LAKE LAS VEGAS, NEV. — Mack Molding Inc. has reinvented itself, and reinvented itself again, President Jeff Somple said.
“Strategic plans are wonderful, but my message today is love the strategic planning process but not the plan, because it always changes,” Somple said at the Plastics News Executive Forum.
Somple described “light bulb events” when big market changes caused company executives company to act. Mack has had several, said Somple, 27-year veteran of the custom injection molder and contract manufacturer based in Arlington, Vt., who was named president last year.
Mack was one of the first molders in the northeast to run large-tonnage injection presses, thanks to its long-standing business making industrial battery cases. Somple said that put Mack in a good position to mold housings for large computer equipment such as servers, beginning in the 1970s. The company added metal fabrication.
Mack rode the computer revolution all through the ‘80s and ‘90s, growing into a major contract manufacturer thanks to customers like Sun Microsystems, Xerox Corp. and Hewlett-Packard Co.
Somple said he had a bad feeling in the early ‘90s, and went to visit customers. They told him Mack had become arrogant and was too expensive.
“I basically got my butt kicked from one coast to the other,” he said.
So Mack executives held a strategic planning session in 1992. They decided to focus on customer satisfaction. They started a quarterly employee bonus based equally on customer satisfaction and profit.
But, as Somple quipped: “The plans you come up with in 1992 are not going to work today.”
Mack was generating $500 million in sales by the end of the 1990s. Then the computer work went to China. Sales crashed. The Y2K computer bubble fizzled.

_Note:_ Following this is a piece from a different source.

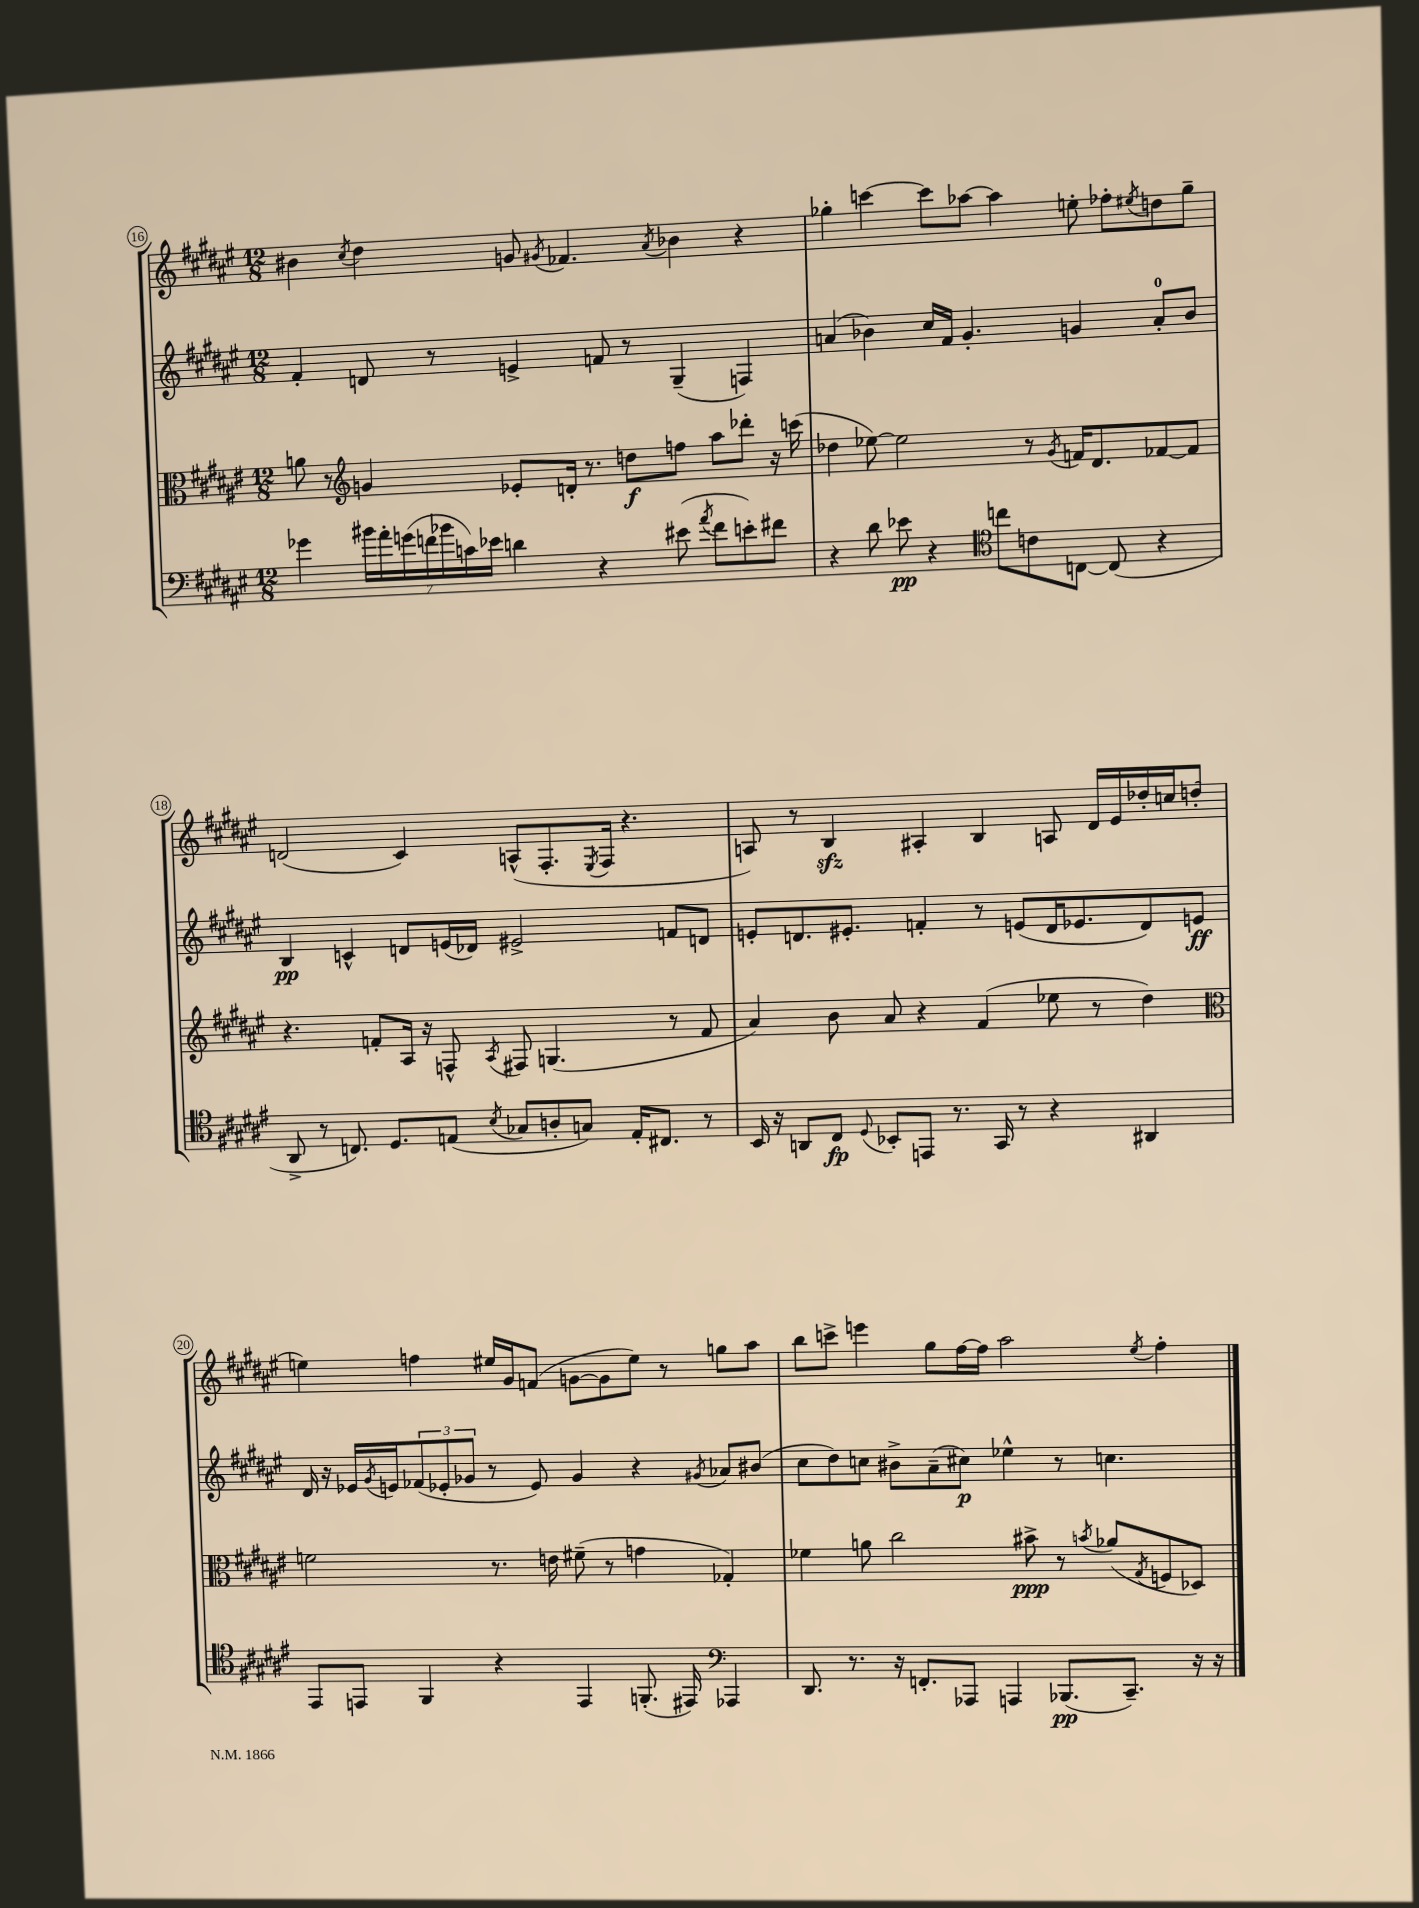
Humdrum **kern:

In Vermont, Mack went from 1,000 employees down to 300. “It was scary, scary times,” he said.
Mack officials didn't want to open plants overseas. Computers? “I borrowed my strategy from Monty Python. My strategy was, ‘Run Away!'” Somple joked.
After they got over the shock, company officials decided to specialize on “big, bulky complicated” parts. Office furniture. Transportation parts for large trucks. Business equipment.
It worked. Mack Molding has rebounded to current sales of about $300 million and 1,800 employees in 11 locations.
Mack expanded into medical molding. Now Mack is investing $2 million to expand its clean room molding and assembly to move into medical disposals at its headquarters factory.
After all the changes, Mack leaders now hold quarterly management reviews. They now include “what if?” discussions on alternative strategies.
“The changes to the plan take place every single day,” Somple said. “The minute it comes off the copier, it becomes obsolete. … A million things happen every day to change it.”